After the summary statistics, a bar plot was generated to find the 30 most common words used per each group.

blogs_table <- table(blogs_clean)
top_blogs <- sort(blogs_table, decreasing = TRUE)[1:30]
barplot(top_blogs,
        las = 2,
        col = "deeppink3",
        main = "Bar Plot of Clean Blogs Tokens (Top 30)",
        ylab = "Frequency")

news_table <- table(news_clean)
top_news <- sort(news_table, decreasing = TRUE)[1:30]
barplot(top_news,
        las = 2,
        col = "darkseagreen4",
        main = "Bar Plot of Clean News Tokens (Top 30)",
        ylab = "Frequency")

twitter_table <- table(twitter_clean)
top_twitter <- sort(twitter_table, decreasing = TRUE)[1:30]
barplot(top_twitter,
        las = 2,
        col = "lightblue",
        main = "Bar Plot of Clean Twitter Tokens (Top 30)",
        ylab = "Frequency")

Comparing the results of the barplots, the Twitter token group is the only group with a ?, :, #, and the word “me” in the Top 30 results.

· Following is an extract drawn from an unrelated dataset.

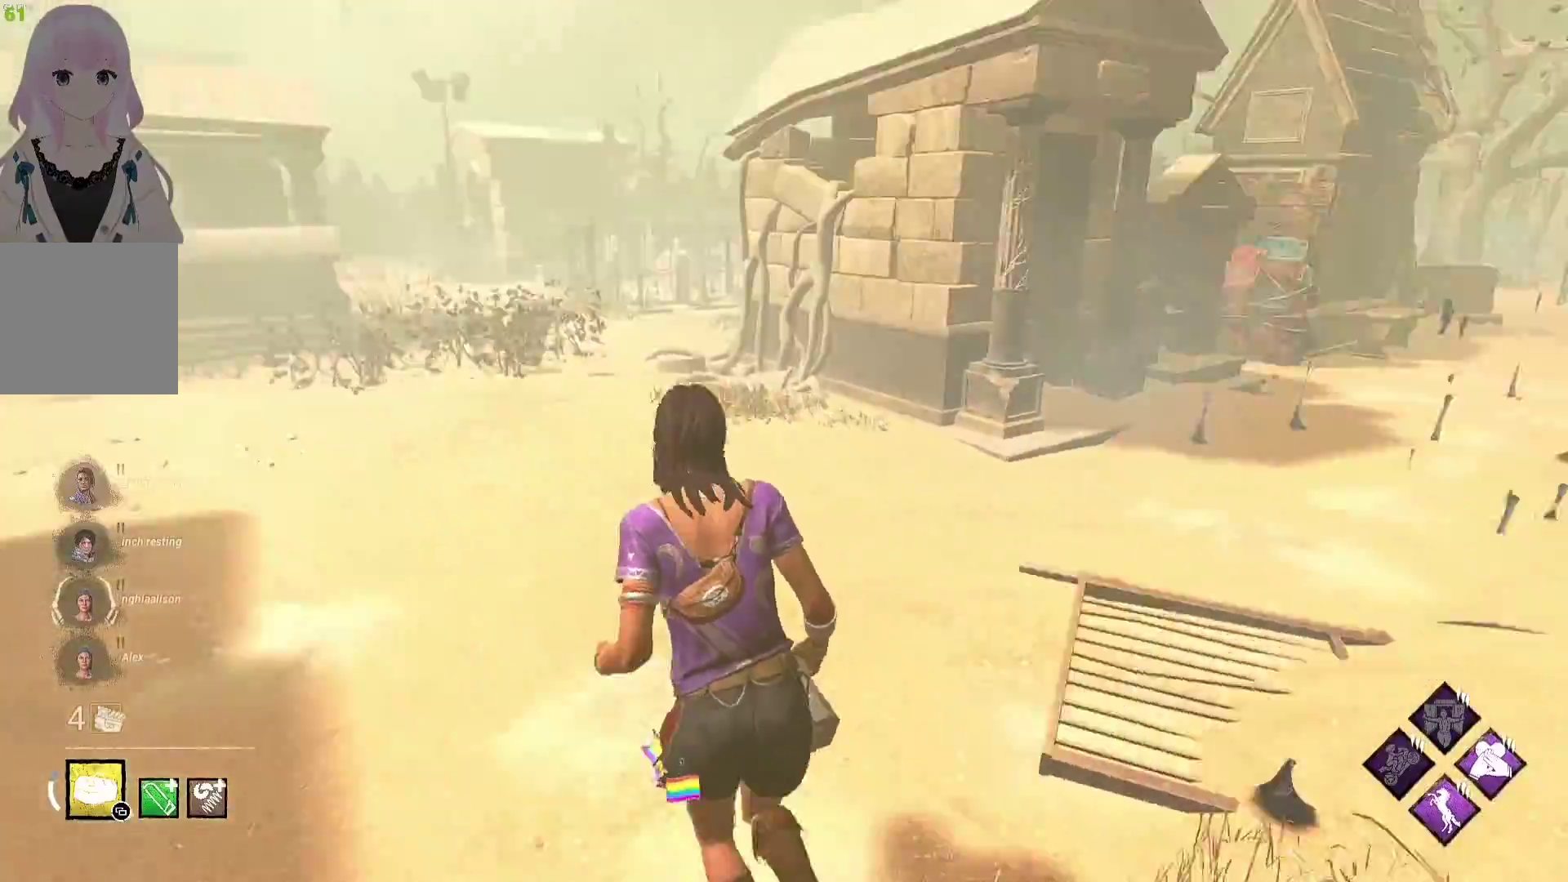
{"buttons": ["L1"], "left_stick": "left", "right_stick": "center", "events": [[17, "left_stick", "up-left"], [100, "right_stick", "center"], [283, "right_stick", "right"], [367, "left_stick", "left"], [433, "right_stick", "center"]]}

The blogs token group is the only one with the word “this: in the Top 30. The words”he”, “his”, “from”, and “said” are singular to the Top 30 results for the news token group.

Future Considerations

Prediction Algorithm

My plans for the predictive text algorithm and Shiny app are to create a predictive model that generates the most commonly used word(s) that follow the words/phrases that are already present. This will be accomplished by generating lists of the most common words and phrases in the English language and determining which are most likely to be used by people when they are texting. The Shiny app will compile this model together in an easy to install app for any type of smart phone.